» Directions: Could you repeat the listing below exactly while leaving its pictures behind?

» Provided material:
<<<<

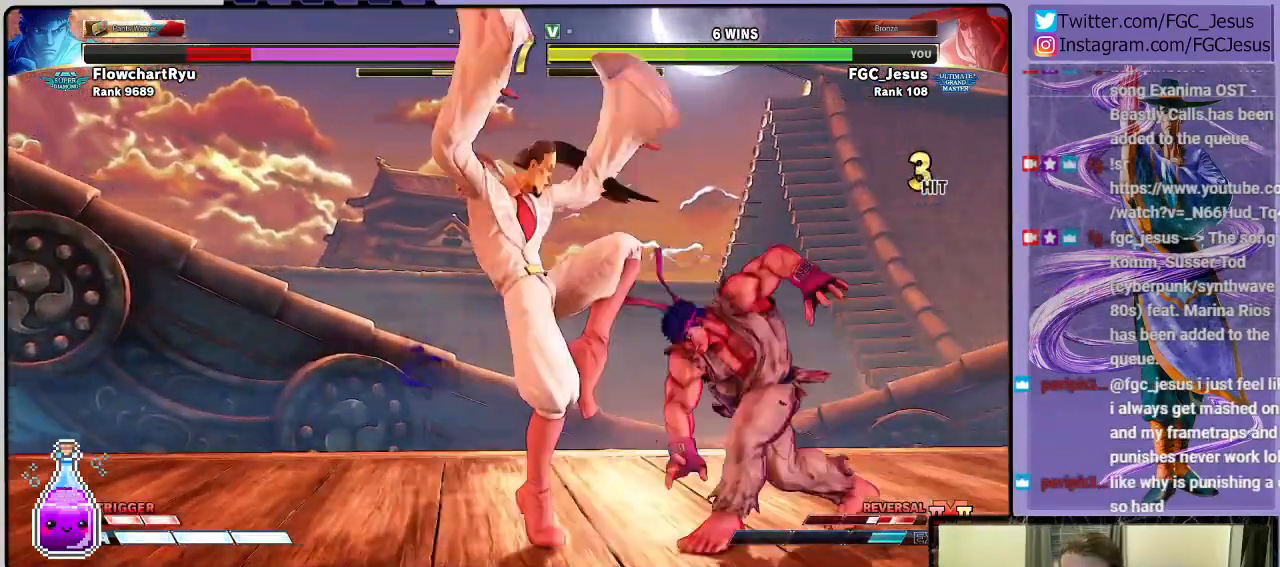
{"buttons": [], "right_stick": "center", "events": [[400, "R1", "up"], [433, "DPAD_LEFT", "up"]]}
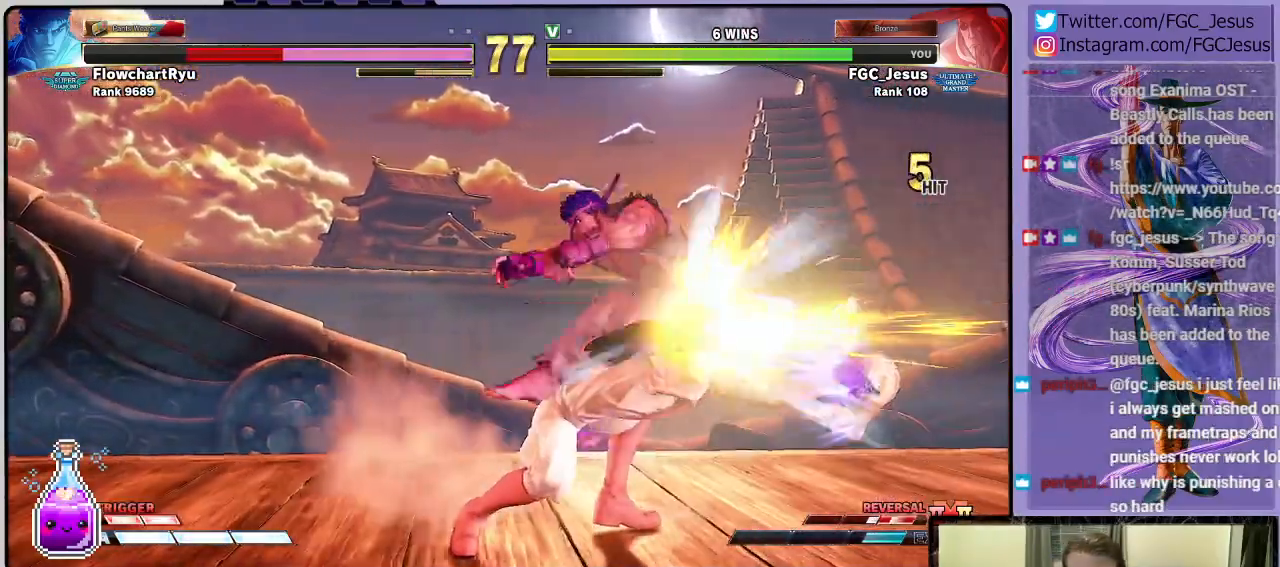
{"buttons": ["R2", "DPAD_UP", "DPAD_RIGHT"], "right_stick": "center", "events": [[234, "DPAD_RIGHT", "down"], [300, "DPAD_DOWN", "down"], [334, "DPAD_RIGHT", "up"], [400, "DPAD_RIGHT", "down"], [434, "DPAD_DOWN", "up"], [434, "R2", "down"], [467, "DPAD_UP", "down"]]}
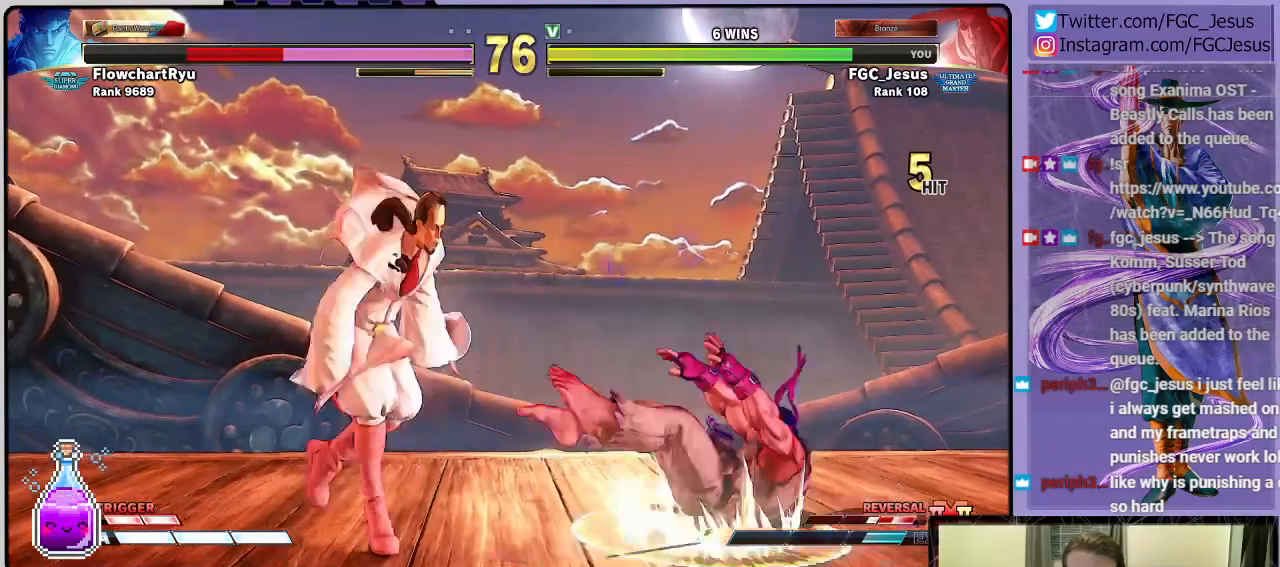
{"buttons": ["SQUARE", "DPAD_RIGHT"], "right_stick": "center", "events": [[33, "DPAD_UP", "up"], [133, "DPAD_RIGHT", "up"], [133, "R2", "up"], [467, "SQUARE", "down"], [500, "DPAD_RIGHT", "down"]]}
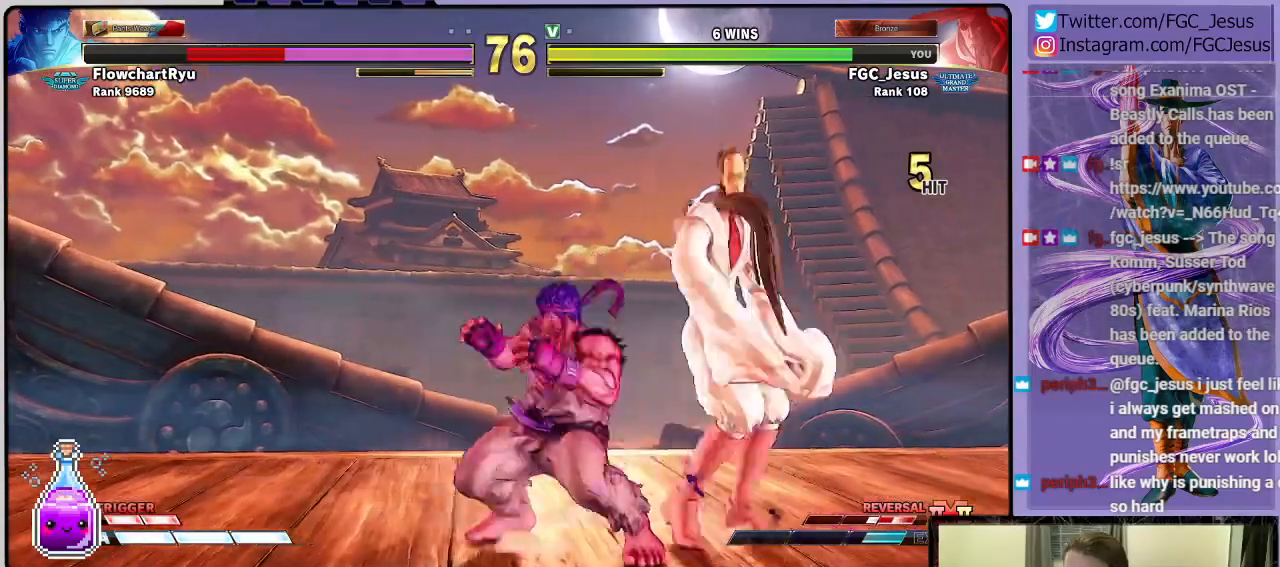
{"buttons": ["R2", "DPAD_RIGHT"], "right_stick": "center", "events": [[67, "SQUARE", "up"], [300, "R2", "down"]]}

>>>>

» Exercise answer:
{"buttons": [], "right_stick": "center", "events": [[400, "R1", "up"], [433, "DPAD_LEFT", "up"]]}
{"buttons": ["R2", "DPAD_UP", "DPAD_RIGHT"], "right_stick": "center", "events": [[234, "DPAD_RIGHT", "down"], [300, "DPAD_DOWN", "down"], [334, "DPAD_RIGHT", "up"], [400, "DPAD_RIGHT", "down"], [434, "DPAD_DOWN", "up"], [434, "R2", "down"], [467, "DPAD_UP", "down"]]}
{"buttons": ["SQUARE", "DPAD_RIGHT"], "right_stick": "center", "events": [[33, "DPAD_UP", "up"], [133, "DPAD_RIGHT", "up"], [133, "R2", "up"], [467, "SQUARE", "down"], [500, "DPAD_RIGHT", "down"]]}
{"buttons": ["R2", "DPAD_RIGHT"], "right_stick": "center", "events": [[67, "SQUARE", "up"], [300, "R2", "down"]]}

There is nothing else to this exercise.